Right now there is no “better” label for someone seeking attention or money than that of a PTSD victim. Need attention? Claim PTSD! Need to shut someone down who is getting the better of you in a political argument? Claim PTSD! Need an excuse for your own bad behavior? Claim PTSD! It’s the cure-all label for what ails you. No one can criticize you after you say you have it, because you’re a victim. People are reluctant to punish you for your misconduct, because you’re a victim. Even better, the government will even pay you for it. You don’t even have to prove you have it, you just have to apply that label to yourself, and *poof* instant gratification. Civilian first responders now regularly claim to be fully disabled from having witnessed the aftermath of traumatic situations, even ones in which they were never in any danger themselves.
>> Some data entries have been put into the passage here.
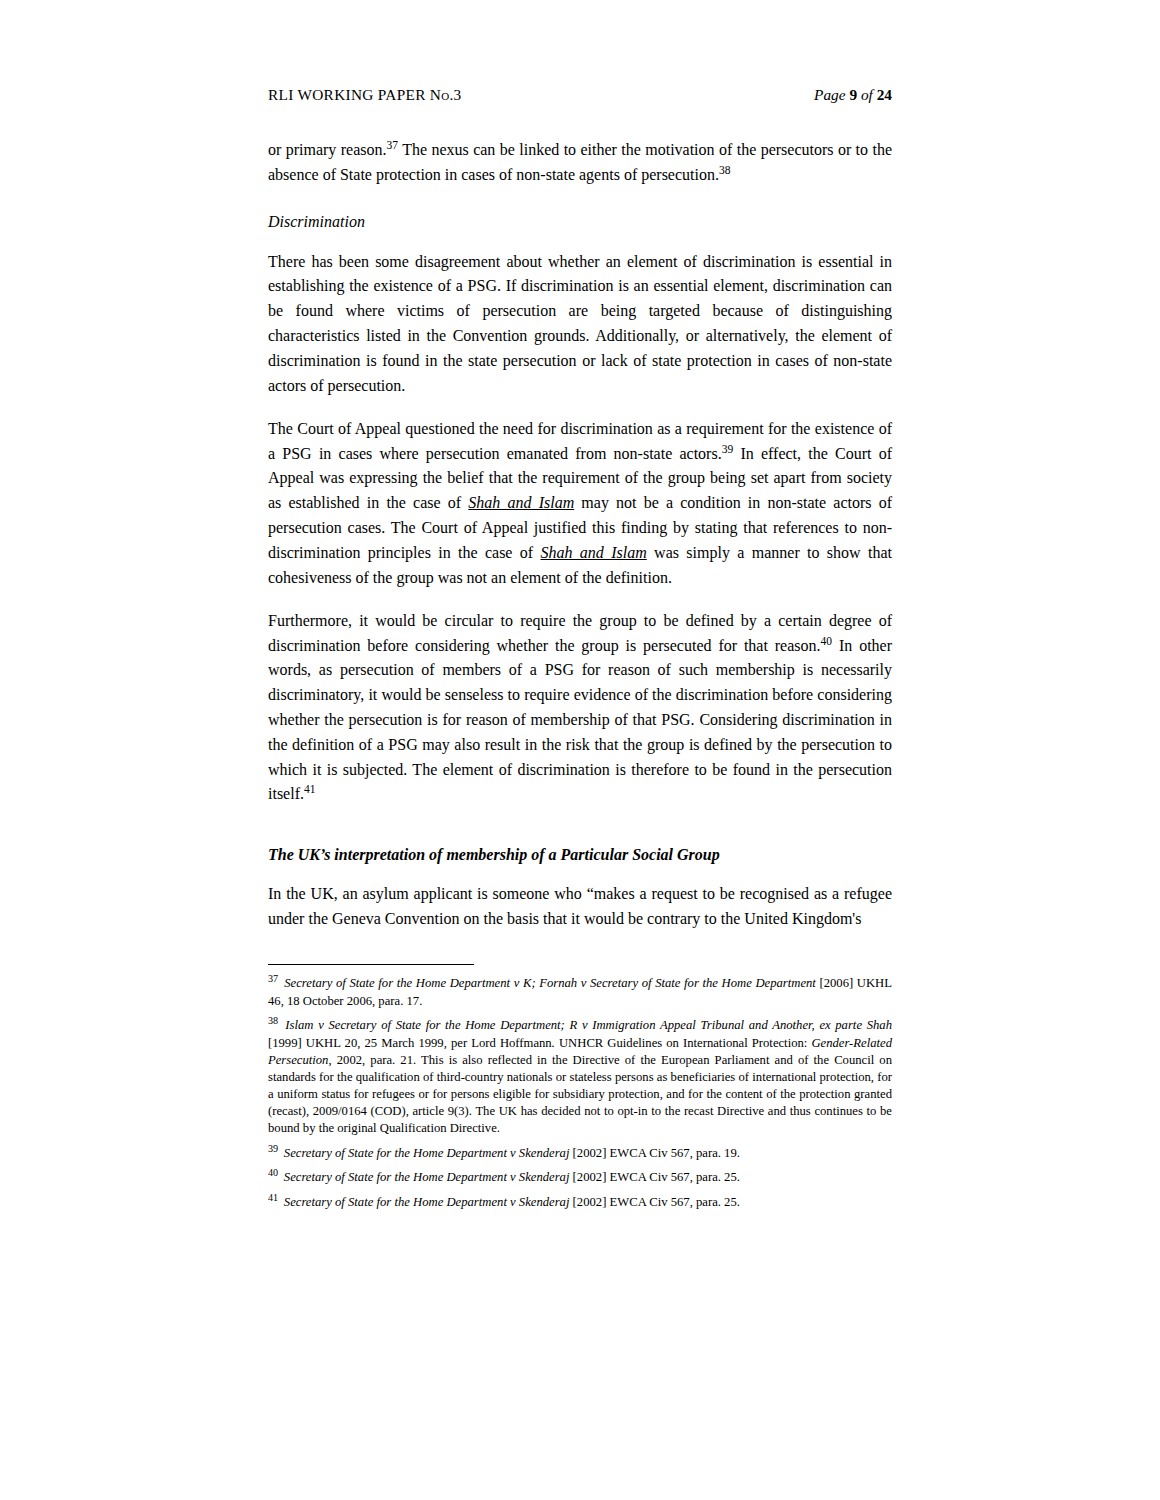RLI WORKING PAPER No.3
Page 9 of 24
or primary reason.37 The nexus can be linked to either the motivation of the persecutors or to the absence of State protection in cases of non-state agents of persecution.38
Discrimination
There has been some disagreement about whether an element of discrimination is essential in establishing the existence of a PSG. If discrimination is an essential element, discrimination can be found where victims of persecution are being targeted because of distinguishing characteristics listed in the Convention grounds. Additionally, or alternatively, the element of discrimination is found in the state persecution or lack of state protection in cases of non-state actors of persecution.
The Court of Appeal questioned the need for discrimination as a requirement for the existence of a PSG in cases where persecution emanated from non-state actors.39 In effect, the Court of Appeal was expressing the belief that the requirement of the group being set apart from society as established in the case of Shah and Islam may not be a condition in non-state actors of persecution cases. The Court of Appeal justified this finding by stating that references to non-discrimination principles in the case of Shah and Islam was simply a manner to show that cohesiveness of the group was not an element of the definition.
Furthermore, it would be circular to require the group to be defined by a certain degree of discrimination before considering whether the group is persecuted for that reason.40 In other words, as persecution of members of a PSG for reason of such membership is necessarily discriminatory, it would be senseless to require evidence of the discrimination before considering whether the persecution is for reason of membership of that PSG. Considering discrimination in the definition of a PSG may also result in the risk that the group is defined by the persecution to which it is subjected. The element of discrimination is therefore to be found in the persecution itself.41
The UK’s interpretation of membership of a Particular Social Group
In the UK, an asylum applicant is someone who “makes a request to be recognised as a refugee under the Geneva Convention on the basis that it would be contrary to the United Kingdom's
37 Secretary of State for the Home Department v K; Fornah v Secretary of State for the Home Department [2006] UKHL 46, 18 October 2006, para. 17.
38 Islam v Secretary of State for the Home Department; R v Immigration Appeal Tribunal and Another, ex parte Shah [1999] UKHL 20, 25 March 1999, per Lord Hoffmann. UNHCR Guidelines on International Protection: Gender-Related Persecution, 2002, para. 21. This is also reflected in the Directive of the European Parliament and of the Council on standards for the qualification of third-country nationals or stateless persons as beneficiaries of international protection, for a uniform status for refugees or for persons eligible for subsidiary protection, and for the content of the protection granted (recast), 2009/0164 (COD), article 9(3). The UK has decided not to opt-in to the recast Directive and thus continues to be bound by the original Qualification Directive.
39 Secretary of State for the Home Department v Skenderaj [2002] EWCA Civ 567, para. 19.
40 Secretary of State for the Home Department v Skenderaj [2002] EWCA Civ 567, para. 25.
41 Secretary of State for the Home Department v Skenderaj [2002] EWCA Civ 567, para. 25.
And lest readers of this article think that the military community is immune from sketchy PTSD claims, consider this example: “…she viewed large amounts of imagery showing insurgents being killed. That led to PTSD and severe depression. She will receive a small veterans payment because of her illness.” PTSD from combat voyeurism, that’s a new one. I wonder if I can use that precedent to put in a claim from all those times I got my ass kicked in Call of Duty in between missions; it sounds like pretty much the same thing.
The potential for fraud is especially bad in the Veterans Administration (VA) which is perpetually (and quite correctly) under attack for not “doing more” to help out veterans. So what’s their solution? Over-diagnose everything—“PTSD all around!” And VA doctors are not the only ones that default to the PTSD diagnosis, as I experienced first hand. After suffering months of poor sleep, vivid nightmares, anxiety, and difficulty concentrating while in graduate school, I went to see a local civilian doctor who said my complaints were consistent with sleep apnea… until he found out I was a veteran. Then he wanted to diagnose me with PTSD.